Did I also tell you that the Vancouver Boy (Massage Boy/Grant) suggested that we read together. I am fantastic. I don't need to get treated with this much indifference. You know what's going to happen? I'm going to find out in a couple of days that Ben's parents or his sister or something died in some hideous way, and all my emotional processing of the fact that he has not been in contact with me for FOUR days will all be about how selfish I am. Don't I wish? Wow. That's horrible. And this is my blog so poo on you.
And I forgot to record these Barbara quotations from Friday:
(This first one is for a specific reader, because for me, the quotations are more about the learning process, and less about outrageous utterances [although the two often collide], but in this case, I'm making a requested exception): "If you don't understand theatrical language, I can't help you with that. You should take a course."
"The process of creation is chaotic - sometimes you cry, sometimes you scream, sometimes you laugh, but I don't understand why there's so much fear."
"It has to be moment to moment. If you just try to push through to an end point, you might as well be working at Safeway."
And these are from the Thomas Merton book:
"Disinterested love is also called the "love of friendship," that is to say a love which rests in the good of the beoved, not in one's own interest or satisfaction, not in one's own pleasure. A love which does not exploit, manipulate, even by "serving," but which simply "loves." A love which, in the words of St. Bernard, simply "loves because it loves" and for no other reason or purpose, and is therefore perfectly free. This is a spiritual idea which also had secular counterparts in the courtly love of the Provencal poets...."
"Often when I reread things I have written I find them so bad that I am irritated with myself: of course this is only vanity. But once I realize that they have meant something to someone they acquire something of the other person's value and meaning. What you read and liked of mine I shall like better now because you have all enjoyed them: I will like them because of all of you. I will like them because the are more yours than mine."
"It is not easy to try to say what I know I cannot say. I do really have the feeling that you have all understood and shared quite perfectly. That you have seen something that I see to be most precious - and most available too. The reality that is present to us and in us: call it Being, call it Atman, call it Pneuma...or Silence. And the simple fact that by being attentive, by learning to listen (or recovering the nautral capacity to listen which cannot be learned any more than breathing), we can find ourself engulfed in such happiness that it cannot be explained: the happiness of being at one with everything in that hidden ground of Love for which there can be no explanations."

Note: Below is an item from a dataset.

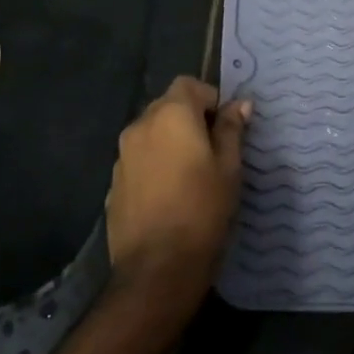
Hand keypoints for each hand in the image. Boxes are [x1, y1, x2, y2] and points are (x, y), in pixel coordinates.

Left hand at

"You are right about the Sufis and about the need for Christian equivalents of the Sufis. This kind of need is not something that man thinks up and then takes care of. It is a question of God's honor and glory so to speak: they are chosen and plunged into the crucible like iron into the fire. I do not know if I have been so chosen but I am familiar enough with the crucible, and I live under the sign of contradiction. Would that I might so live gently, non-violently, firmly, in all humility and meekness, but not betraying the truth."
"I think it was from Ananda that I first heard the quote of Tauler (or maybe Eckhart) who said in a seromn that even if the church were empty, he would preach the sermon to the four walls because he had to. That is the true apostolic spirit, based not on the desire to make others conform, but in the desire to proclaim and announce the good tidings of God's infinite love. In this context the preacher is not a "converter" but merely a herald, a voice (kerux), and the Spirit of the Lord is left free to act as He pleases."
"Intercede for me, a stuffed shirt in a place of stuffed shirts and a big dumb phony, who have tried to be respectable and have succeeded. What a deception!"